→ **WHAT YOU ARE ASKED TO DO**: The response must consist of all the entries, duplicated without alteration.

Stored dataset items

*****

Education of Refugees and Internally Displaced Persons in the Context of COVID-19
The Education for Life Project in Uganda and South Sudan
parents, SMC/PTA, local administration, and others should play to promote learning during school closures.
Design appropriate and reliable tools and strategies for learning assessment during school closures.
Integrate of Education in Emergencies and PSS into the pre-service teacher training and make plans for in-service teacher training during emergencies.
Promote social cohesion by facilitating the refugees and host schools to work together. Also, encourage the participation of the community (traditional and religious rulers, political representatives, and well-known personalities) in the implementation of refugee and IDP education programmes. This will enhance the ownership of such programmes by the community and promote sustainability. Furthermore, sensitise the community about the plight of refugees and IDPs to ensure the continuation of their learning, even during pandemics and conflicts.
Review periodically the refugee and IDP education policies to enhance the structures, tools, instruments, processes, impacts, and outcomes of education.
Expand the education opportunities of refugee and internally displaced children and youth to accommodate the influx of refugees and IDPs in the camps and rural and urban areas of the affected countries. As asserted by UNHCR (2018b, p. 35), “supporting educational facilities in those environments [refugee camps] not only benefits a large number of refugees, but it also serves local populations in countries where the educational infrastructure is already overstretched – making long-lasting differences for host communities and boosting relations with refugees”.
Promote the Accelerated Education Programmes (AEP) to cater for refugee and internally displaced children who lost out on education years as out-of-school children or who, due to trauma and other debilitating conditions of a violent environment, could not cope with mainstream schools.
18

*****

→ **RESPONSE AREA**:
Education of Refugees and Internally Displaced Persons in the Context of COVID-19
The Education for Life Project in Uganda and South Sudan
parents, SMC/PTA, local administration, and others should play to promote learning during school closures.
Design appropriate and reliable tools and strategies for learning assessment during school closures.
Integrate of Education in Emergencies and PSS into the pre-service teacher training and make plans for in-service teacher training during emergencies.
Promote social cohesion by facilitating the refugees and host schools to work together. Also, encourage the participation of the community (traditional and religious rulers, political representatives, and well-known personalities) in the implementation of refugee and IDP education programmes. This will enhance the ownership of such programmes by the community and promote sustainability. Furthermore, sensitise the community about the plight of refugees and IDPs to ensure the continuation of their learning, even during pandemics and conflicts.
Review periodically the refugee and IDP education policies to enhance the structures, tools, instruments, processes, impacts, and outcomes of education.
Expand the education opportunities of refugee and internally displaced children and youth to accommodate the influx of refugees and IDPs in the camps and rural and urban areas of the affected countries. As asserted by UNHCR (2018b, p. 35), “supporting educational facilities in those environments [refugee camps] not only benefits a large number of refugees, but it also serves local populations in countries where the educational infrastructure is already overstretched – making long-lasting differences for host communities and boosting relations with refugees”.
Promote the Accelerated Education Programmes (AEP) to cater for refugee and internally displaced children who lost out on education years as out-of-school children or who, due to trauma and other debilitating conditions of a violent environment, could not cope with mainstream schools.
18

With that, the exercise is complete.